Major Tasks and Deliverables

The two major Stabilizing Phase tasks that are relevant to migration projects are:

  • Conducting the pilot

  • Testing the solution

The content of this chapter provides the technical information needed to enable teams to accomplish these tasks. Refer to the UMPG for general project guidance on how team members and work processes should be organized to complete this phase.

Stabilizing Phase Major Milestone: Release Readiness Approved

The phase culminates in the fourth major milestone, Release Readiness Approved. Passing the milestone indicates team and customer agreement that all outstanding issues have been addressed and the design and process are ready for implementation.

Conducting the Pilot

When the design components and migration process have been fully tested in the isolated environment, it is time to introduce them in the production environment as part of a pilot. There are three major steps to conducting the pilot: building the new server structure, setting up synchronization, and migrating pilot data.

The pilot data set should represent a cross section of data types as well as samples of potentially problematic data. In many environments, this will involve the migration of a specific file server, or a single volume on a file server. The goal of the pilot stage is to uncover any problems in the process or environment before they impact the entire data set. The pilot data set should include users, groups, printers, files, and the permissions on those files.

Migration Pilot

This section outlines the processes that you need to do beyond the prototyping steps for your Pilot using either the manual or automated migration methods. Refer to Chapter 4: Migrating – Prototyping the Migration to Windows Server 2003 for the prototyping steps.

Manual Migration

If a manual migration process was selected during the Planning Phase, a certain degree of complexity is removed from the process. Set up a Pilot by following the prototyping steps and these additional key steps:

  • Identify the Pilot test group of users and the data that will be migrated. This may consist of a server or a single NetWare volume.

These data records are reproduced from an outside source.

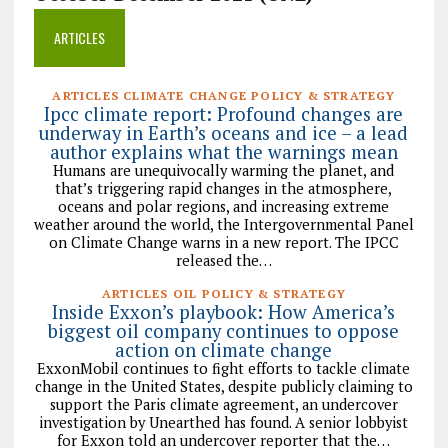
ARTICLES
ARTICLES CLIMATE CHANGE POLICY & STRATEGY
Ipcc climate report: Profound changes are
underway in Earth’s oceans and ice – a lead
author explains what the warnings mean
Humans are unequivocally warming the planet, and
that’s triggering rapid changes in the atmosphere,
oceans and polar regions, and increasing extreme
weather around the world, the Intergovernmental Panel
on Climate Change warns in a new report. The IPCC
released the…
ARTICLES OIL POLICY & STRATEGY
Inside Exxon’s playbook: How America’s
biggest oil company continues to oppose
action on climate change
ExxonMobil continues to fight efforts to tackle climate
change in the United States, despite publicly claiming to
support the Paris climate agreement, an undercover
investigation by Unearthed has found. A senior lobbyist
for Exxon told an undercover reporter that the…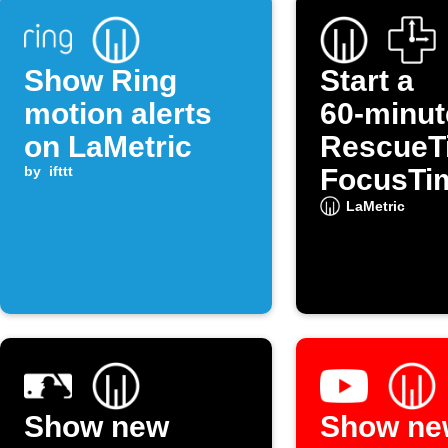
Show Ring
Start a
motion alerts
60‑minut
on LaMetric
RescueT
by
ifttt
FocusTi
session 
LaMetric
LaMetric
Show new
Show ne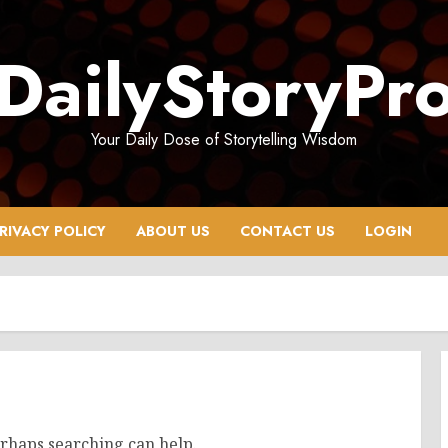
DailyStoryPr
Your Daily Dose of Storytelling Wisdom
RIVACY POLICY
ABOUT US
CONTACT US
LOGIN
erhaps searching can help.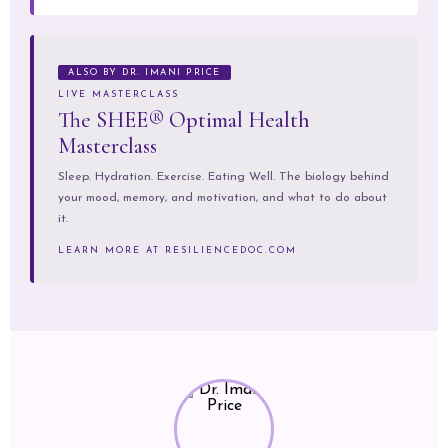
ALSO BY DR. IMANI PRICE
LIVE MASTERCLASS
The SHEE® Optimal Health
Masterclass
Sleep. Hydration. Exercise. Eating Well. The biology behind
your mood, memory, and motivation, and what to do about
it.
LEARN MORE AT RESILIENCEDOC.COM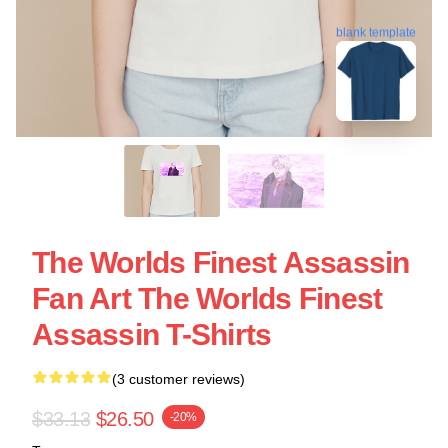
blank template
The Worlds Finest Assassin
Fan Art The Worlds Finest
Assassin T-Shirts
(3 customer reviews)
$33.13
$26.50
-20%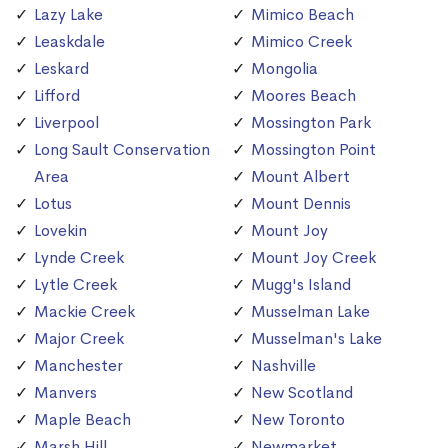
Lazy Lake
Mimico Beach
Leaskdale
Mimico Creek
Leskard
Mongolia
Lifford
Moores Beach
Liverpool
Mossington Park
Long Sault Conservation
Mossington Point
Area
Mount Albert
Lotus
Mount Dennis
Lovekin
Mount Joy
Lynde Creek
Mount Joy Creek
Lytle Creek
Mugg's Island
Mackie Creek
Musselman Lake
Major Creek
Musselman's Lake
Manchester
Nashville
Manvers
New Scotland
Maple Beach
New Toronto
Marsh Hill
Newmarket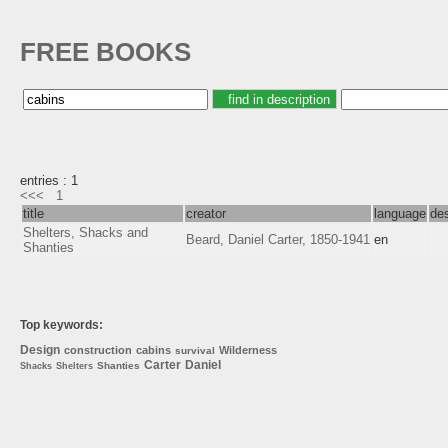
FREE BOOKS
entries : 1
<<<
1
title
creator
language
des
Shelters, Shacks and
Beard, Daniel Carter, 1850-1941
en
Shanties
Top keywords:
Design
construction
cabins
Wilderness
survival
Carter
Daniel
Shanties
Shacks
Shelters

  • Create equivalent users and groups in Active Directory to match the old Users and Groups in NetWare.

  • Migrate client functionality for the Pilot test group of users, either through a manual removal of the Client32 software, or a modification of the existing login scripts to map the migrated volume or server to its new location in Active Directory. In addition, the clients must be configured to login using their new Active Directory user names.

  • Remove access to the old NetWare volume or server either by dismounting the volume migrated or shutting down the server. This will prevent a situation in which file data is modified in two places.

Upon migration, pilot users should be given instruction on how to work in the new environment, such as how to change their password upon login or how to access the pilot data that has been moved. In addition, you will need to plan for a scenario where production data resides in two places for the duration of the pilot. Pilot data will reside on a Windows share which must be accessible to all users who need access to it. The rest of the nonmigrated data will still consist of the balance of your NetWare file volumes, which will need to be accessible to migrated pilot users as well.

Automated Migration using Services for NetWare 5.03

Follow the prototype steps with the pilot users and pilot data.

  • Set Up Directory Synchronization

  • Migrate Pilot Data with the File Migration Utility (FMU)

Automated Migration Using Quest

Follow the prototype steps with the pilot users and pilot data.

  • Installing Quest NDS Migrator

  • Using Quest NDS Migrator

Password Synchronization

Follow the prototype steps with the pilot users and pilot data.

File Migration

Follow the prototype steps with the pilot users and pilot data.

Printer Migration

Follow the prototype steps with the pilot users and pilot data.